街の中心に広場があり、シーファがそこに移動するとまるでお祭りのように人々は輪を作り、シーファはその1人1人と会話をし、笑い声が途切れることが無かった。

「シーファ、好かれてるんだな…」

「みんな、嬉しそうね。…シーファも…」

囲まれるシーファの笑顔を遠く押し潰されない場所でリュート達は見ていた。
みんなの幸せそうな顔は、こっちも見ていて自然と顔がほころぶのだが、ニーナは少し目を伏せた。

「でも…行く、つもりなのよね…」

と、ニーナの頭を大きな手が包んだ。

「すごい迫力だな。」

明るい声でポムと片付けをしていたガルがやってきた。
ニーナははっと口をつぐんだ。しかし、ポムには聞こえていないようでほっとした。

「いや、あんた達、シルフェリア様を連れてきてくれてありがとう。
こんな活気に溢れた街は久しぶりじゃ。」

「シーファ…とてもいいお姫様だったのね。」

「そうじゃ、王族の姫様といえば近寄りがたいものじゃが、シルフェリア様はご自分からわしらに話し掛け、近付いてきてくださったのじゃ。
かなりのおてんばでな、しょっちゅう城を脱け出しては街に来て、老人の話し相手や子供達と遊んでくださったものじゃ。」

ポムは懐かしさに目を細めて語った。

「シルフェリア様はこの国の宝じゃよ。
その笑顔にどれほどの人が癒されたことか…」

「そう…宝…」

何も言葉が出てこなかった。
シーファには覚悟がある、国を捨てる覚悟が。だから、戻って良かったとも言えず、真実を言うことも出来なかった。

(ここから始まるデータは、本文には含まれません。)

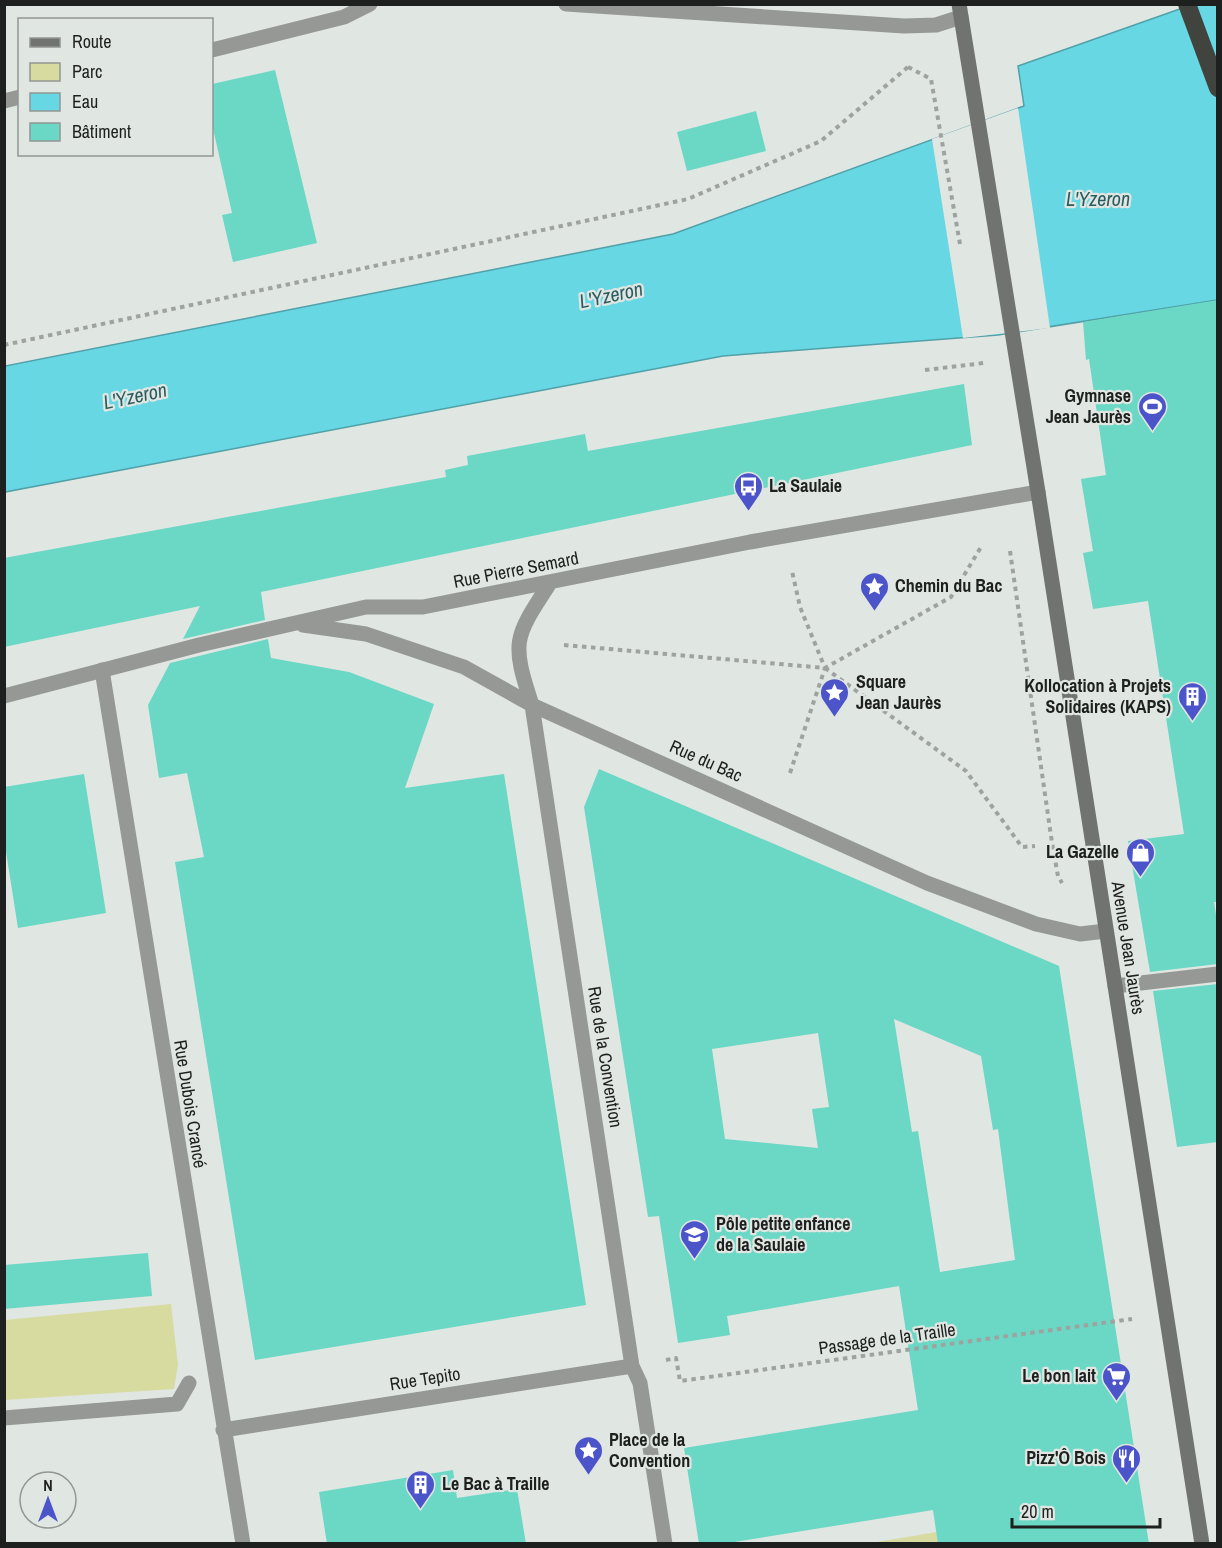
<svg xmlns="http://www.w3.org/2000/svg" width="1222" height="1548" font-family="'Archivo Narrow',sans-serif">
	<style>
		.green { fill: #d7db9f }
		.water { fill: #66d7e3; stroke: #50a0a8; stroke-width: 1.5 }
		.pier { fill: #e0e6e2 }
		.building { fill: #6bd7c5; fill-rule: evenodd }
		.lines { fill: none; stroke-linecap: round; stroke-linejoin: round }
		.path { stroke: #9ea3a0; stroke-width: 4; stroke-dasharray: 4.5 4.5; stroke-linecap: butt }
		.street { stroke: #969895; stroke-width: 15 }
		.secondary { stroke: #717370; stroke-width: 15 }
		.highway { stroke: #41433f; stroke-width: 18 }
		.labels { text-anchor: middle; stroke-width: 4.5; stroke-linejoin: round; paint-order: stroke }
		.poi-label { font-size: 18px; font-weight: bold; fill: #1e201f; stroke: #e0e6e2; text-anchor: start }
		.street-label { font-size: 18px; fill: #1e201f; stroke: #e0e6e2 }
		.water-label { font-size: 20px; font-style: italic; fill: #2b5c61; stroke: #e0e6e2 }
	</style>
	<rect width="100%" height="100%" fill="#e0e6e2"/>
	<!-- green -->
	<path class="green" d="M 171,1304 L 178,1365 L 174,1389 L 5,1400 L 5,1320 Z
		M 937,1532 L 938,1544 L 865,1544 Z"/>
	<!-- water -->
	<path class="water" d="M 1191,5 L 1217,5 L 1217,300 L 998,335 L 723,356 L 5,492 L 5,366 L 673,234 L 1024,106 L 1018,66 Z"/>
	<!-- pier -->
	<path class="pier" d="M 1018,108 L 1050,328 L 963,338 L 932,139 Z"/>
	<!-- building -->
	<path class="building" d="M 275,70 L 317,243 L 233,262 L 222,215 L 232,213 L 212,124 L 212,84 Z
		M 756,111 L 766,151 L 687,171 L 677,132 Z
		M 1218,300 L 1218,902 L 1214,902 L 1218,928 L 1218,964 L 1150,972 L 1128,841 L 1184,834 L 1148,601 L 1093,609 L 1083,553 L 1093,551 L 1081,479 L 1106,475 L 1089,359 L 1086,360 L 1083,322 Z
		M 964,384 L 972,445 L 261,592 L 265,620 L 183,639 L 200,606 L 4,647 L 4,558 L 446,477 L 445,470 L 468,465 L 467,456 L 585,434 L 588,451 Z
		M 268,639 L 271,658 L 349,672 L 434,704 L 405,788 L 504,774 L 586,1305 L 255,1360 L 175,862 L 204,857 L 187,773 L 159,778 L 148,705 L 170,663 Z
		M 599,769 L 1059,966 L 1149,1544 L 938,1544 L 933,1510 L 722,1544 L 699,1544 L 684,1448 L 918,1410 L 899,1286 L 727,1316 L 730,1335 L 678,1343 L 659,1216 L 648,1217 L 584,807 ZM 894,1019 L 981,1056 L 993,1130 L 998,1129 L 1015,1260 L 940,1272 L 918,1131 L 912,1132 ZM 818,1033 L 829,1107 L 812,1109 L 818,1148 L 725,1139 L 712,1049 Z
		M 84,774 L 106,913 L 18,928 L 4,839 L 4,787 Z
		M 1218,984 L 1218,1142 L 1177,1147 L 1153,991 Z
		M 148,1253 L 152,1296 L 4,1309 L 4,1265 Z
		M 453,1470 L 457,1498 L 517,1489 L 526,1544 L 327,1544 L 319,1492 Z"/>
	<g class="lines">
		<!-- path -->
		<path class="path" d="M 908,67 L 931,79 L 960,244
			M 4,345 L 688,199 L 821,141 L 908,67
			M 925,370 L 984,363
			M 1010,551 L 1052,843 L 1058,876 L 1062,883
			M 564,645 L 825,668 L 951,597 L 981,547
			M 825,668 L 966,771 L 1022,847 L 1035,846
			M 790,773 L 825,668 L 800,607 L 792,571
			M 666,1360 L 676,1358 L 680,1381 L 1132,1319"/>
		<!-- street -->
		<path class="street" d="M 566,4 L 904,26 L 936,25 L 961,17
			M 212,50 L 344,17 L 370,4
			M 4,101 L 20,97
			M 550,583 C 514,638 511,641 532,705 L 632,1366 L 640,1383 L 665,1544
			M 303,625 L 366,634 L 464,667 L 532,705 L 927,883 L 1036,924 L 1080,934 L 1106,931
			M 102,670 L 243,1544
			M 4,696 L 199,645 L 366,607 L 423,607 L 750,542 L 1038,492
			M 1115,986 L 1218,974
			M 4,1418 L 177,1404 L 189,1383
			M 223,1430 L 632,1366"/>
		<!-- secondary -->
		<path class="secondary" d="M 959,4 L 1038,492 L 1202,1544"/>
		<!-- highway -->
		<path class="highway" d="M 1187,4 L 1218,88"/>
	</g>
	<!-- icons -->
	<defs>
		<symbol id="stadium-pin" viewBox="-11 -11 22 30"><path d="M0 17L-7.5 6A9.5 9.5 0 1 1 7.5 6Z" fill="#4c54ca" stroke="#e0e6e2"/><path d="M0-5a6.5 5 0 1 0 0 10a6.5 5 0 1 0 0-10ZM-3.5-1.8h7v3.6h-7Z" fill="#fff"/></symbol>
		<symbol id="bus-pin" viewBox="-11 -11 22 30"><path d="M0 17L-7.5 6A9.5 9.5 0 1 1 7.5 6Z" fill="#4c54ca" stroke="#e0e6e2"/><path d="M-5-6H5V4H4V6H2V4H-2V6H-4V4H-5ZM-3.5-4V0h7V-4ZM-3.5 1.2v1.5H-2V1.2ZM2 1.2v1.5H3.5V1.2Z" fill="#fff"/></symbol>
		<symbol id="sight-pin" viewBox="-11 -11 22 30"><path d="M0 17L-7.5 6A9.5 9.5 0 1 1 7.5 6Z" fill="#4c54ca" stroke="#e0e6e2"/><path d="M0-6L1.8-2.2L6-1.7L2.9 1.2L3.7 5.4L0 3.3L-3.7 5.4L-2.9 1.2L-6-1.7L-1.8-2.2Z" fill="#fff"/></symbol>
		<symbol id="building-pin" viewBox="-11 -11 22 30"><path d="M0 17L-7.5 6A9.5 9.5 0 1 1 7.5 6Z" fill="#4c54ca" stroke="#e0e6e2"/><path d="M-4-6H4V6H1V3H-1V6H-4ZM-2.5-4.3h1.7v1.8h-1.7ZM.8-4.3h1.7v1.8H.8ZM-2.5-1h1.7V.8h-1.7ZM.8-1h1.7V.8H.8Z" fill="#fff"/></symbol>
		<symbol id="shop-pin" viewBox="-11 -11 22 30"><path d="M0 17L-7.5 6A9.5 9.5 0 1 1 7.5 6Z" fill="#4c54ca" stroke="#e0e6e2"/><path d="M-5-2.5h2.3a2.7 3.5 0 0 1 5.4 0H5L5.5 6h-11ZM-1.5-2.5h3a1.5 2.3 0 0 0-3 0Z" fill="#fff"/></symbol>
		<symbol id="school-pin" viewBox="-11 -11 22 30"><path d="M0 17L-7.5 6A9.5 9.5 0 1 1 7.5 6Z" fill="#4c54ca" stroke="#e0e6e2"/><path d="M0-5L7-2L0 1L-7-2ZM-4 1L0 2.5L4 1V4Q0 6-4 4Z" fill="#fff"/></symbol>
		<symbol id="supermarket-pin" viewBox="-11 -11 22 30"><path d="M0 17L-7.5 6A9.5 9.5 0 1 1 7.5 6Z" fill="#4c54ca" stroke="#e0e6e2"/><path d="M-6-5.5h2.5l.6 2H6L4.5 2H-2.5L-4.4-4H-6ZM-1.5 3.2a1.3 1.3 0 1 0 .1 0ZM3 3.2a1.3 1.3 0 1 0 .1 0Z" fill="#fff"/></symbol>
		<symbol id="restaurant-pin" viewBox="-11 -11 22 30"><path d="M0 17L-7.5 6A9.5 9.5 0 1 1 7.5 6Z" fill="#4c54ca" stroke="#e0e6e2"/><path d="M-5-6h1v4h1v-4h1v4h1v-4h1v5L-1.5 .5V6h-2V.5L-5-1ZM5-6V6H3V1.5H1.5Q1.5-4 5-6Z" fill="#fff"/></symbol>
	</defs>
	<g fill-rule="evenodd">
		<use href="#stadium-pin" x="1136" y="390" width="33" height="45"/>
		<use href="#bus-pin" x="732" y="470" width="33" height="45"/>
		<use href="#sight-pin" x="858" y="570" width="33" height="45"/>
		<use href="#sight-pin" x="818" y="676" width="33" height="45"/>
		<use href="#building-pin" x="1176" y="680" width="33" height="45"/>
		<use href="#shop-pin" x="1124" y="836" width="33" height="45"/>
		<use href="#school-pin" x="678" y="1218" width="33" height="45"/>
		<use href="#supermarket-pin" x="1100" y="1360" width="33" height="45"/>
		<use href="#sight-pin" x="572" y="1434" width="33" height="45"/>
		<use href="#restaurant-pin" x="1110" y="1442" width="33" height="45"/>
		<use href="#building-pin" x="404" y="1468" width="33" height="45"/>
	</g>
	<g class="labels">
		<!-- poi labels -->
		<g class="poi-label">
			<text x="1131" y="402" text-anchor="end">Gymnase<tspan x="1131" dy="21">Jean Jaurès</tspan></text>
			<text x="769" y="492">La Saulaie</text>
			<text x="895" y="592">Chemin du Bac</text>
			<text x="856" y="688">Square<tspan x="856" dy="21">Jean Jaurès</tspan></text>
			<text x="1171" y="692" text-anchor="end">Kollocation à Projets<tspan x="1171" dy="21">Solidaires (KAPS)</tspan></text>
			<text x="1119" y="858" text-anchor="end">La Gazelle</text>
			<text x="716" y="1230">Pôle petite enfance<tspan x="716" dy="21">de la Saulaie</tspan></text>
			<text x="1096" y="1382" text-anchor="end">Le bon lait</text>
			<text x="609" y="1446">Place de la<tspan x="609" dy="21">Convention</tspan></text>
			<text x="1106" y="1464" text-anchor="end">Pizz'Ô Bois</text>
			<text x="442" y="1490">Le Bac à Traille</text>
		</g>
		<!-- street labels -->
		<g class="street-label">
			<text transform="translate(516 570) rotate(-11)" y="6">Rue Pierre Semard</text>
			<text transform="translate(706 761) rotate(24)" y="6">Rue du Bac</text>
			<text transform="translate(1128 948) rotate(81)" y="6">Avenue Jean Jaurès</text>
			<text transform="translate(605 1057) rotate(81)" y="6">Rue de la Convention</text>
			<text transform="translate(190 1104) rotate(81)" y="6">Rue Dubois Crancé</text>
			<text transform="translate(887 1339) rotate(-8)" y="6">Passage de la Traille</text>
			<text transform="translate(425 1379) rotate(-9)" y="6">Rue Tepito</text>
		</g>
		<!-- water labels -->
		<g class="water-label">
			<text x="1098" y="206">L'Yzeron</text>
			<text transform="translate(611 295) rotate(-12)" y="7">L'Yzeron</text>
			<text transform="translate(135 396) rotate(-12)" y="7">L'Yzeron</text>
		</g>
	</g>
	<!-- border -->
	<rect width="1222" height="1548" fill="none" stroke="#1e201f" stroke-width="12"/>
	<!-- legend -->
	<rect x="18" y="18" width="195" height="138" fill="#e0e6e2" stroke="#929794" stroke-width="1.5"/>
	<rect x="30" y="38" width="30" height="9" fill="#717370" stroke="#929794" stroke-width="1.5"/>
	<text x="72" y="48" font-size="18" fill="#1e201f">Route</text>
	<rect x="30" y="63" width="30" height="18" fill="#d7db9f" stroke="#929794" stroke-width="1.5"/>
	<text x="72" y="78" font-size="18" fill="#1e201f">Parc</text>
	<rect x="30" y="93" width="30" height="18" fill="#66d7e3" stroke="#929794" stroke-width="1.5"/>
	<text x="72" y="108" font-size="18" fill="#1e201f">Eau</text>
	<rect x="30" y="123" width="30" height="18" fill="#6bd7c5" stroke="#929794" stroke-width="1.5"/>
	<text x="72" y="138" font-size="18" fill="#1e201f">Bâtiment</text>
	<!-- north arrow -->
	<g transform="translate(48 1500)"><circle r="28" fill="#e0e6e2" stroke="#929794" stroke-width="1.5"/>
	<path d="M0-4.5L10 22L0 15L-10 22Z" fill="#4c54ca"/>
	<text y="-9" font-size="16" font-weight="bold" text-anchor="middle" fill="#1e201f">N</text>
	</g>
	<!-- scale -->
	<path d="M1012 1518v9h148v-9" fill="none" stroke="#1e201f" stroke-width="3"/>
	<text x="1021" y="1518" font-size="18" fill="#1e201f" stroke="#e0e6e2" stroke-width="4.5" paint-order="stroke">20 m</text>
</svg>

3人が黙ったままシーファを見つめていると、ポムが真剣な顔つきで目の前に立った。

「じゃから…シルフェリア様を連れていかんでくれ。」

「!じいさん、知ってたのか?」

「……やはり、シルフェリア様はこの国を出るおつもりなんじゃな。」

リュートは2人に睨れて、小さくなった。